Baca Juga: Ratusan Penyintas Gempa Pasaman Barat Bertahan di Posko Pengungsian Timbo Abu
Ketua Posko Pengungsian Timbo Abu Ateh Dodi Indrayani mengatakan, hingga Sabtu (12/3) kemarin, masih ada 63 tenda di posko pengungsian ini yang dihuni sekitar 600 orang. Warga masih bertahan di tenda karena trauma dan tidak punya tempat tinggal. Baru 20 persen pengungsi kembali ke rumah.
”Rasa aman, trauma, dan tempat tinggal itu faktor paling besar yang membuat masyarakat bertahan di tenda posko pengungsian. Mereka pindah ke tenda sekitar rumah atau hunian sementara asalkan aman. Puing-puing yang menggantung di rumah berbahaya bagi anak-anak,” kata Dodi.
Sebelumnya, Pemkab Pasaman Barat mengarahkan warga di posko pengungsian kembali ke rumah. Warga yang rumahnya tidak bisa dihuni dibekali tenda, disusul kemudian dibuatkan hunian sementara.
Wakil Bupati Pasaman Barat Risnawanto, Kamis (10/3) lalu, mengatakan, pengungsi diarahkan pulang atas sejumlah pertimbangan, salah satunya pemulihan ekonomi keluarga. Di kampung, warga punya kebun, sawah, dan sumber mata pencarian lainnya, tidak mungkin ditinggal begitu lama.

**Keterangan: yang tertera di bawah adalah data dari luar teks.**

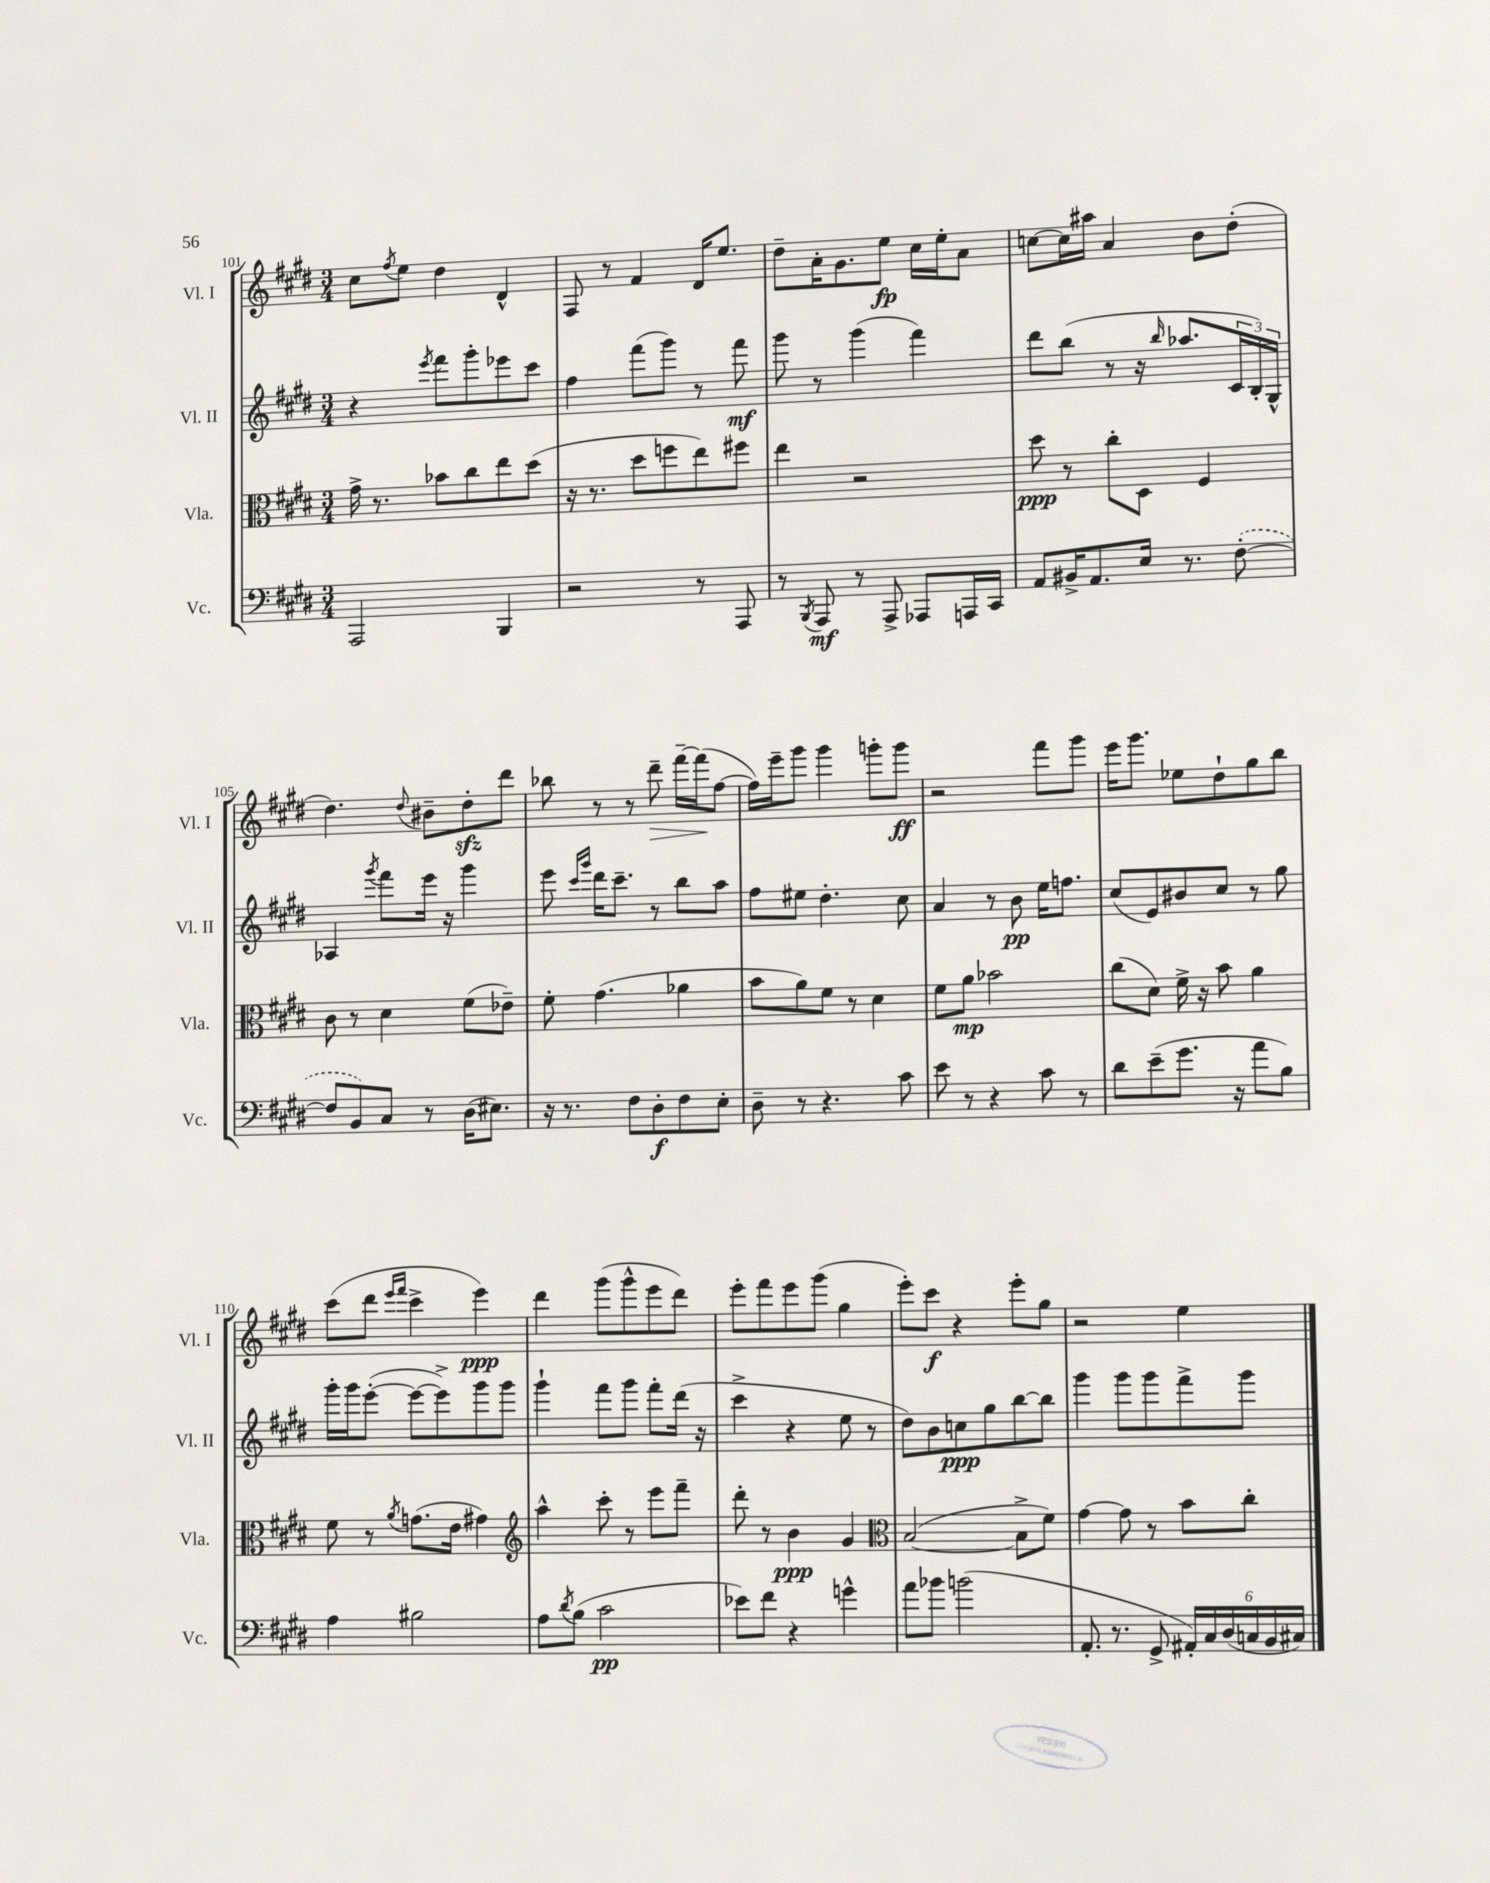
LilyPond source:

<<
\new StaffGroup <<
\new Staff = "s0" \with { instrumentName = "Vl. I" shortInstrumentName = "Vl. I" } {
    \clef treble \key e \major \numericTimeSignature \time 3/4
    cis''8 \acciaccatura { fis''8 } e''8 dis''4 dis'4-^ |
    fis8 r8 fis'4 dis'16 e''8. |
    dis''8-- a'16-. gis'8. e''8\fp cis''16 e''16-. a'8 |
    c''8~ c''16 ais''16 a'4 b'8 dis''8-.( |
    dis''4.) \appoggiatura { dis''8 } bis'8-- dis''8-.\sfz dis'''8 |
    bes''8 r8 r8 dis'''8--\> fis'''16~-- fis'''16\!( fis''8~ |
    fis''16) e'''16-- gis'''8 gis'''4 g'''8-. g'''8\ff |
    r2 fis'''8 gis'''8 |
    e'''16 gis'''8. ees''8 dis''8-! gis''8 b''8 |
    cis'''8( dis'''8 \grace { e'''16 fis'''16 } cis'''4-> e'''4\ppp) |
    dis'''4 gis'''8( gis'''8-^ e'''8 dis'''8) |
    e'''8-. fis'''8 e'''8 gis'''8( gis''4 |
    e'''8-.) cis'''8\f r4 e'''8-. gis''8 |
    r2 e''4 \bar "|." |
}
\new Staff = "s1" \with { instrumentName = "Vl. II" shortInstrumentName = "Vl. II" } {
    \clef treble \key e \major \numericTimeSignature \time 3/4
    r4 \acciaccatura { e'''8 } fis'''8 gis'''8-. ees'''8 cis'''8 |
    fis''4 fis'''8( gis'''8) r8 fis'''8\mf |
    gis'''8 r8 gis'''4( fis'''4) |
    dis'''8 b''8( r8 r16 \grace { b''16 } aes''8. \tuplet 3/2 { cis'16 b16-.) gis16-^ } |
    aes4 \acciaccatura { gis'''8 } fis'''8 e'''16 r16 gis'''4 |
    e'''8 \grace { cis'''16 gis'''16 } dis'''16 cis'''8.-- r8 b''8 a''8 |
    fis''8 eis''8 dis''4.-. cis''8 |
    a'4 r8 b'8\pp e''16 f''8. |
    cis''8( e'8) bis'8 cis''8 r8 gis''8 |
    gis'''16-. gis'''16 e'''8~-.( e'''8~ e'''8->) gis'''8 gis'''8 |
    gis'''4-! fis'''8 gis'''8 fis'''8-. dis'''16( r16 |
    cis'''4-> r4 e''8 r8 |
    dis''8) b'8 c''8\ppp gis''8 b''8~ b''8 |
    gis'''4 gis'''8 gis'''8 fis'''8-> gis'''8 \bar "|." |
}
\new Staff = "s2" \with { instrumentName = "Vla." shortInstrumentName = "Vla." } {
    \clef alto \key e \major \numericTimeSignature \time 3/4
    gis'16-> r8. bes'8 cis''8 e''8 dis''8( |
    r16 r8. dis''8 f''8 e''8) fis''8 |
    e''4 r2 |
    dis''8\ppp r8 cis''8-. dis8 fis4 |
    cis'8 r8 dis'4 fis'8( ees'8--) |
    fis'8-. gis'4.( aes'4 |
    b'8 a'8) fis'8 r8 dis'4 |
    fis'8 a'8\mp bes'2 |
    cis''8( dis'8) fis'16-> r16 b'8 a'4 |
    fis'8 r8 \acciaccatura { a'8 } g'8.( e'16 gis'4) |
    \clef treble a''4-^ cis'''8-. r8 e'''8 fis'''8-- |
    dis'''8-. r8 b'4\ppp gis'4 |
    \clef alto b2~( b8-> fis'8) |
    gis'4~ gis'8 r8 b'8 cis''8-. \bar "|." |
}
\new Staff = "s3" \with { instrumentName = "Vc." shortInstrumentName = "Vc." } {
    \clef bass \key e \major \numericTimeSignature \time 3/4
    a,,2 b,,4 |
    r2 r8 a,,8 |
    r8 \acciaccatura { b,,8 } a,,8\mf r8 a,,8-> aes,,8 a,,16 cis,16 |
    a,8 bis,16-> a,8. e16 r8. \once \slurDashed fis8~-.( |
    fis8 b,8) cis8 r8 dis16( eis8.) |
    r16 r8. fis8 dis8-.\f fis8 e8-. |
    dis8-- r8 r4. cis'8 |
    e'8 r8 r4 cis'8 r8 |
    dis'8 e'8--( gis'8. r16 a'8 b8) |
    a4 bis2 |
    a8 \acciaccatura { dis'8 } b8( cis'2\pp |
    ees'8) fis'8 r4 g'4-^ |
    a'8 bes'8 b'2( |
    a,8.-. r8. gis,8-> \tuplet 6/4 { ais,16-.) cis16 dis16( c16 b,16 cis16) } \bar "|." |
}
>>
>>
\layout { \context { \Score currentBarNumber = #101 } }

”Di rumah, mereka bisa memperbaiki kebun, kalau ada hasilnya bisa dijual untuk tambahan ekonomi keluarga,” katanya. Selain itu, di rumah, warga juga bisa membersihkan puing-puing sehingga bisa segera dibangun atau diperbaiki pada saat tahap rehabilitasi dan rekonstruksi.
Ke depannya, kata Risnawanto, warga bakal mendapatkan bantuan uang tunggu dan bantuan perbaikan rumah. Prosesnya menunggu pendataan selesai untuk diajukan ke pemerintah pusat.
Data Pemkab Pasaman Barat, hingga 10 Maret 2022, menyebutkan, gempa tersebut menyebabkan 13 warga meninggal, 45 warga luka berat, dan 336 warga luka ringan.
Sementara itu, jumlah pengungsi di posko jauh berkurang. Pada 4 Maret jumlahnya 14.723 orang, pada 10 Maret tinggal 3.072 orang. Alasan warga bertahan di posko pengungsian karena rumah rusak berat sehingga tidak punya tempat tinggal, terutama di Timbo Abu dan Mudiak Simpang.
Adapun jumlah rusak akibat gempa di Pasaman Barat mencapai 2.993 unit, yaitu 1.050 rusak berat, 703 rusak sedang, dan 1.240 rusak ringan. Kerusakan rumah paling banyak di Kecamatan Talamau, sebanyak 1.896 unit dan 540 unit di antaranya rusak berat. Angka itu belum termasuk kerusakan bangunan lainnya.
Bencana memang menghadirkan duka dan derita. Namun, penyintas pantang untuk terus larut dalam kepedihan. Kehadiran negara sangat penting untuk menjaga nyala semangat penyintas untuk bangkit dari keterpurukan akibat bencana.